[Text shown]:
──────

Supporting Olivia Blake

At the moment, the Youth Representative for the National Executive Committee of the Labour Party is being contested by two individuals, Bex Bailey and Olivia Blake. Both of them are leading great campaigns, and both of them have shown so much passion that I believe that both would make excellent Youth Representatives for the NEC. However, I wish to use this opportunity to write down some thoughts regarding the campaign, and specifically cite why I will be supporting Olivia Blake for NEC Youth Rep.

The National Executive Committee, or NEC, is the governing body of the Labour Party, which oversees the overall direction of the party and the policy-making process. The NEC is made up of a range of opinion formers within the party, which includes affiliate organisations, trade unions, MPs, MEPs, the Leader and Deputy Leader of the Party, and so on. Crucially, one position on the Committee is reserved for someone to represent all young members, which is one of the most important ways for younger members to be represented by the Labour Party at the national level. Moreover, the Youth Rep will also sit on the national committee of Young Labour, which is the governing body for the subsidiary of the Labour Party. In many ways, this is an important election, but particularly because 2013-2014 will be crucial in setting the foundations for the general election campaign that Labour faces in 2015.

Unfortunately, Young Labour has become laborious and elitist through a combination of complex governing rules and regulations in addition to limited institutional flexibility. One of the most important and pressing issues is that almost all elections are conducted through delegate systems, which means that only delegates get to vote for certain positions, including the NEC Youth Rep. This is hugely frustrating given that regional representatives are elected directly through one member one vote (OMOV). It kind of suggests that direct elections are not only possible in theory, but feasible in practice. An associated problem for the organisations is that communication in general is kept to the barest minimum – if existent at all. For example, information regarding how to submit motions, the locations of previous conferences, and the information for how to become a delegate was kept unclear, which meant that some Labour Clubs found it difficult to organise meetings in time to form proposals, pass motions and elect delegates.

──────

[Your goal]:
Continue the piece on supporting Olivia Blake for NEC Youth Rep from its last paragraph, keeping its voice and argument.

──────

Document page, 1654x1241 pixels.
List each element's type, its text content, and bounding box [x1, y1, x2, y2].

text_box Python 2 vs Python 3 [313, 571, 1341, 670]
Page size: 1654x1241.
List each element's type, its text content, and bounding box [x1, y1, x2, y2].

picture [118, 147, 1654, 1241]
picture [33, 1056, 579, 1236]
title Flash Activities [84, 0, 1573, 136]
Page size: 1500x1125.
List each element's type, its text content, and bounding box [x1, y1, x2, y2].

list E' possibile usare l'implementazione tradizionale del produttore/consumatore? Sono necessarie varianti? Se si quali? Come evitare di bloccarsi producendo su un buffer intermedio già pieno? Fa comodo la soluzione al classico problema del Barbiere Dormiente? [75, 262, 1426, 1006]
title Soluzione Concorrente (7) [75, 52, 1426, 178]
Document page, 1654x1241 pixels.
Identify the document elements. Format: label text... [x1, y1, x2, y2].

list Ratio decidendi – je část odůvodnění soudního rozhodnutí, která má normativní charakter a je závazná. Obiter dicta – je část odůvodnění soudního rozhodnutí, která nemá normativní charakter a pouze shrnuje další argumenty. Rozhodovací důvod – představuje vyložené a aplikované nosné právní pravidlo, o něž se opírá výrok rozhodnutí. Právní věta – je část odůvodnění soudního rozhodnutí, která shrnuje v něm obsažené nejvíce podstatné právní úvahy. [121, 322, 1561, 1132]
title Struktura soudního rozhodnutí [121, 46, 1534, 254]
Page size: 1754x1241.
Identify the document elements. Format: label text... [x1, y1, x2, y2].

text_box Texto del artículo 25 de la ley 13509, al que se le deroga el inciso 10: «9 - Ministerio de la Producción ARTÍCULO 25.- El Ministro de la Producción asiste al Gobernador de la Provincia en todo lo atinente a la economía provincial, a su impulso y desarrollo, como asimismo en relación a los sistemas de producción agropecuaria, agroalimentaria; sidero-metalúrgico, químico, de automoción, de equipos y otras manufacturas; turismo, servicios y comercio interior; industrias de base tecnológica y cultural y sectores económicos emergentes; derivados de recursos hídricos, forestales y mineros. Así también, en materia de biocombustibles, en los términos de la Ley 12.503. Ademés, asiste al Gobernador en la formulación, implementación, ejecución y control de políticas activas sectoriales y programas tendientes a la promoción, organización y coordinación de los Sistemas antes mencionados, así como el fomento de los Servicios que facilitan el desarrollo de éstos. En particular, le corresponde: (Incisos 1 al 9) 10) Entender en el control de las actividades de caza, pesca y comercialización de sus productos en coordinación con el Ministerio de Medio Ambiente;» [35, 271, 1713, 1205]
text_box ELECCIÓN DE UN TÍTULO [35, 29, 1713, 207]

──────

[Result of this task]:
These issues also faces Labour Students, and so both organisations urgently need to deal with them. Otherwise, they could damage the claim that YL and LS are democratically-run organisations. What we need at this time, especially for Young Labour, is a candidate that will open up the processes of decision-making to all members under 27s, which will ensure that the NEC is properly represented. It means that there should be a renewed emphasis on transparency and democracy. One of the ways to do this is to break the elitism that seems to have grappled Young Labour at the moment. This will ensure not only that the organisation is run more democratically, but also ensure a greater diversity of opinion will be heard, fostering further inclusiveness of Young Labour. This, in turn, will feed back into the NEC.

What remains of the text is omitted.